Need some help in understanding Why retrieving all snapshots is taking forever

kushalOtter · June 13, 2024, 9:44pm

Hi all,
We are using the elasticsearch for storing the logs of our system via the filebeat and our cluster consists of the following on 6.8 Elasticsearch Cluster

  "cluster_name" : "elk",
  "status" : "green",
  "timed_out" : false,
  "number_of_nodes" : 24,
  "number_of_data_nodes" : 21,
  "active_primary_shards" : 4284,
  "active_shards" : 8568,
  "relocating_shards" : 0,
  "initializing_shards" : 0,
  "unassigned_shards" : 0,
  "delayed_unassigned_shards" : 0,
  "number_of_pending_tasks" : 0,
  "number_of_in_flight_fetch" : 0,
  "task_max_waiting_in_queue_millis" : 0,
  "active_shards_percent_as_number" : 100.0
}

I have setup the snapshot repository to S3. Have a python cronjob that takes the snapshot of indices older than 30 days to s3 and then deletes it on the cluster.
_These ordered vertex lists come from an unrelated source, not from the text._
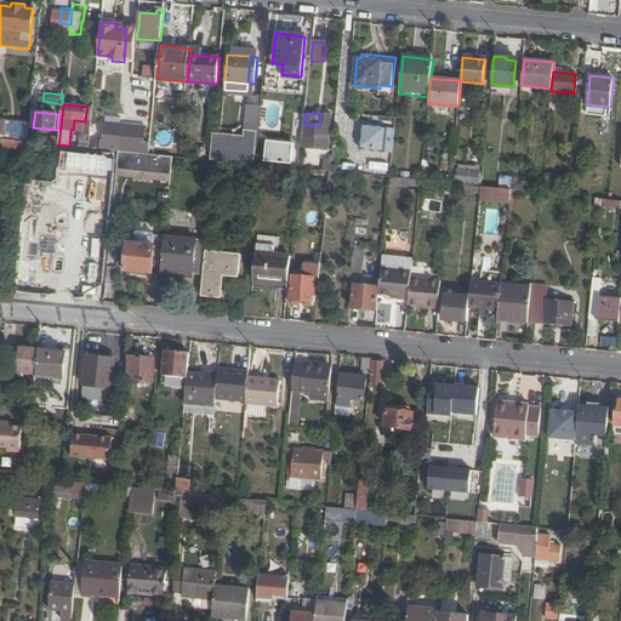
[(303,135),(303,114),(294,114),(294,135),(303,135)]
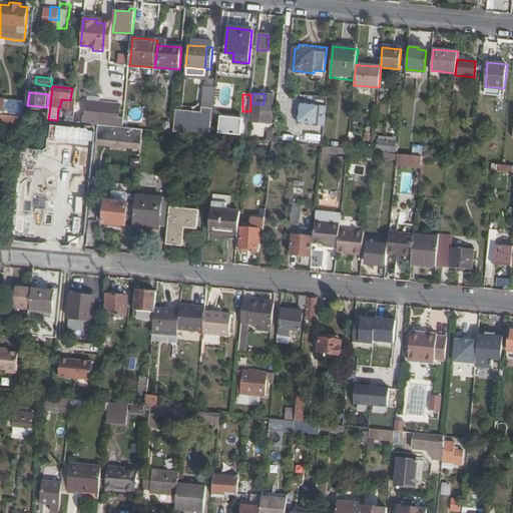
[(251,103),(249,123),(253,123),(255,124),(271,126),(274,94),(265,94),(264,104),(251,103)]
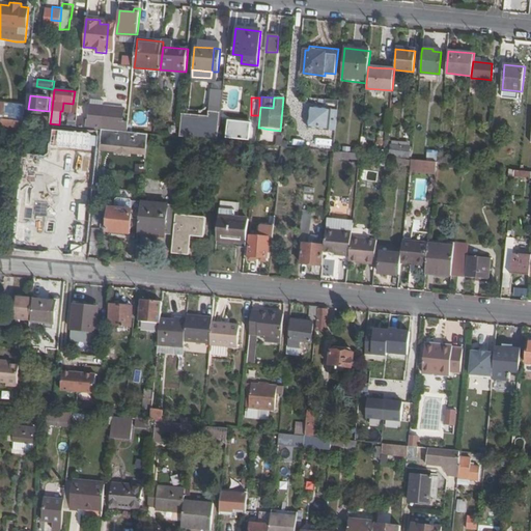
[(25,115),(26,105),(0,102),(0,118),(24,121),(25,115)]
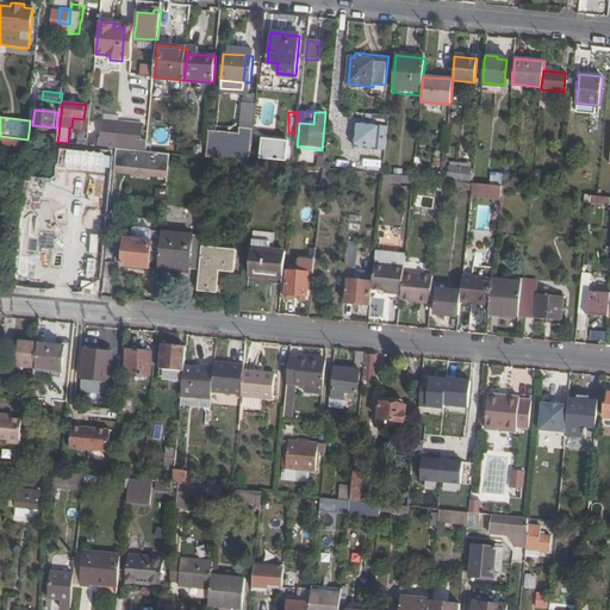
[(103,131),(103,122),(91,120),(91,130),(103,131)]
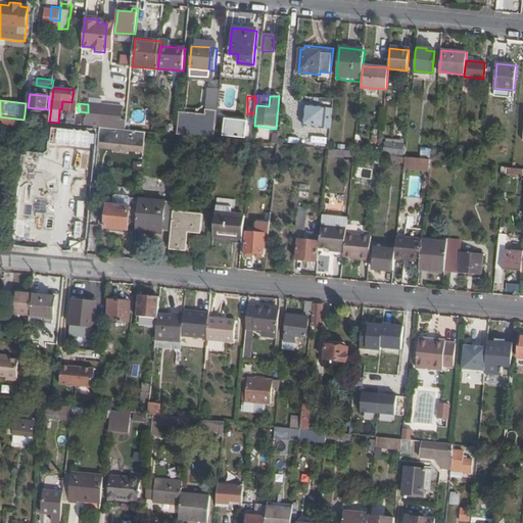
[(303,126),(330,130),(333,107),(305,105),(303,126)]
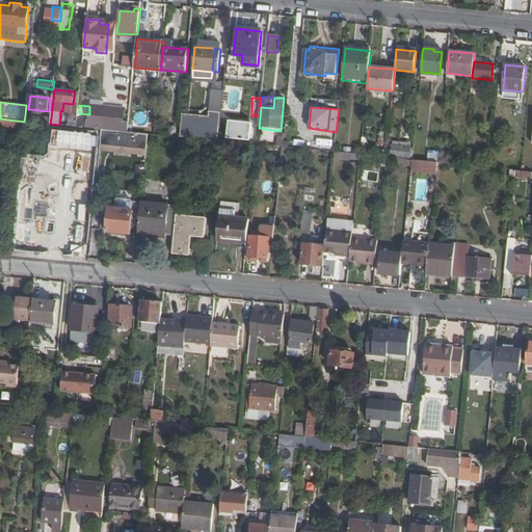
[(102,129),(128,131),(128,124),(123,123),(125,109),(116,108),(116,113),(109,113),(104,112),(102,129)]
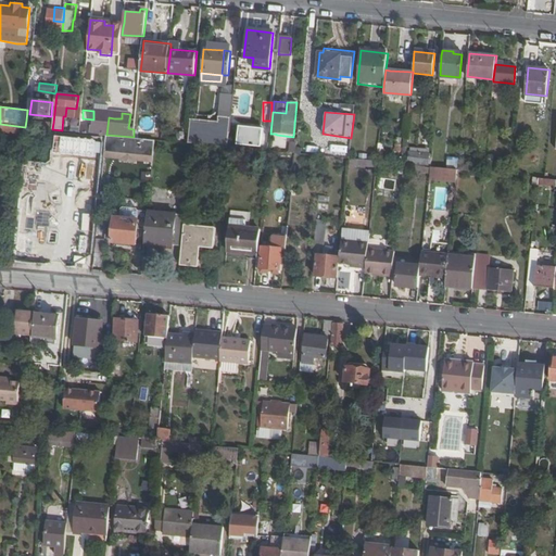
[(89,134),(106,135),(109,117),(95,116),(93,126),(90,126),(89,134)]
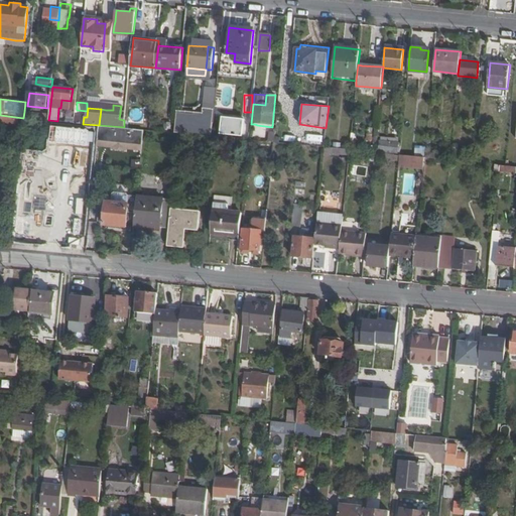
[(143,123),(144,108),(130,108),(130,122),(143,123)]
Lately, when I go to get the list of snapshot via the command
curl http://localhost:9200/_cat/snapshots/repo_name?pretty
It takes forever to get the result (>10m) and in most of the time, I just give up and my cron-job is failing because it timeouts while its calls to get the status of the snapshot. Any suggestions or help is well appreciated. Thanks

DavidTurner · June 14, 2024, 7:18am

Elasticsearch will reply eventually, but with large snapshot repositories it may indeed take minutes (sometimes hours) to list them all. Especially on such an old version - 6.8 hasn't seen any enhancements for over 5 years now and went EOL ages ago. You need to upgrade as a matter of urgency.

kushalOtter · June 14, 2024, 5:31pm

Thanks a lot David, We have plans to update. I was wondering if there is anything I can do currently to mitigate the latency of retrieving the snapshots. Perhaps only way is to upgrade.

DavidTurner · June 14, 2024, 6:02pm

I don't remember any workarounds but it's been so long since I've even looked at the 6.8 code, sorry.